### What is being asked:
Set down exactly the lines in the records below that run from the line with "camera: 15 degrees left, 5 degrees up" to the line with "(677, 93) = (624, 148): picture", inclusive, and nothing more.

### Data supplied:
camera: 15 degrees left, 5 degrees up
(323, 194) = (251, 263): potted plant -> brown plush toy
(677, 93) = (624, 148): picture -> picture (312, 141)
--
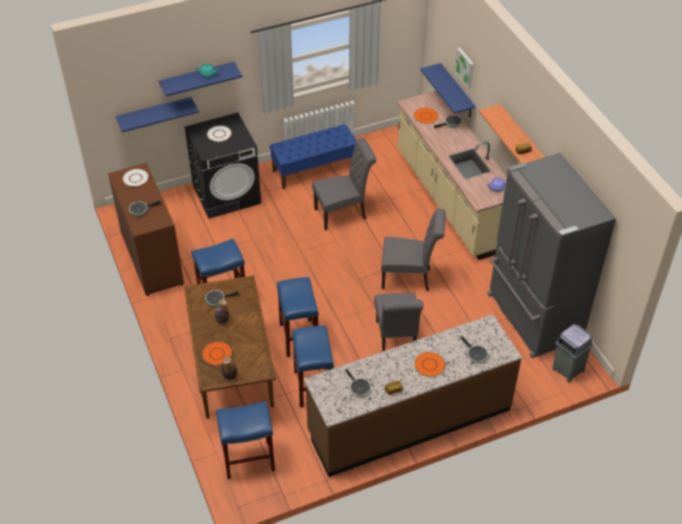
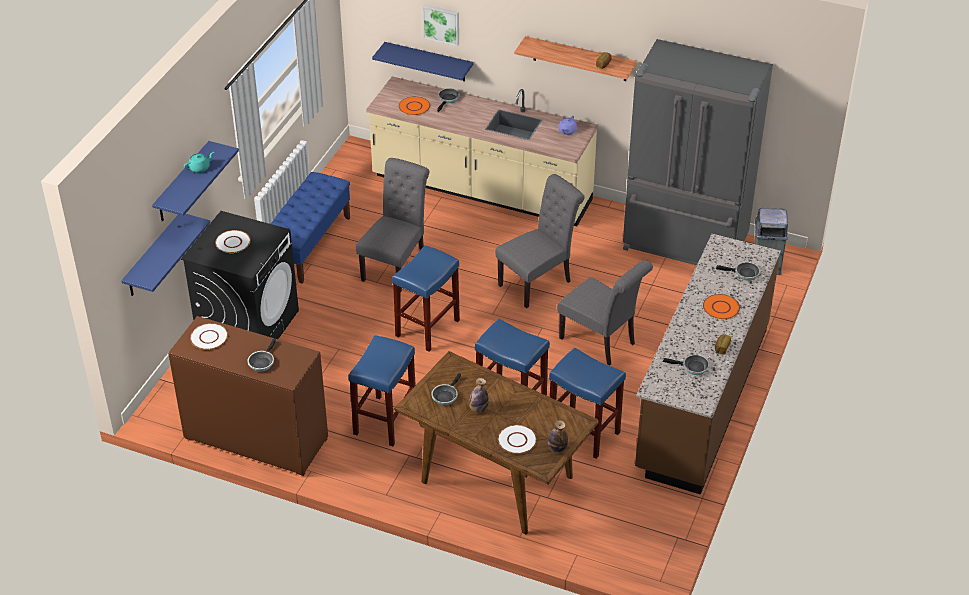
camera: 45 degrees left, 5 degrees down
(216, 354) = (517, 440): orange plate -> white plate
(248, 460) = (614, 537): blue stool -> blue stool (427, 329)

### Task result:
camera: 15 degrees left, 5 degrees up
(323, 194) = (251, 263): potted plant -> brown plush toy
(677, 93) = (624, 148): picture -> picture (312, 141)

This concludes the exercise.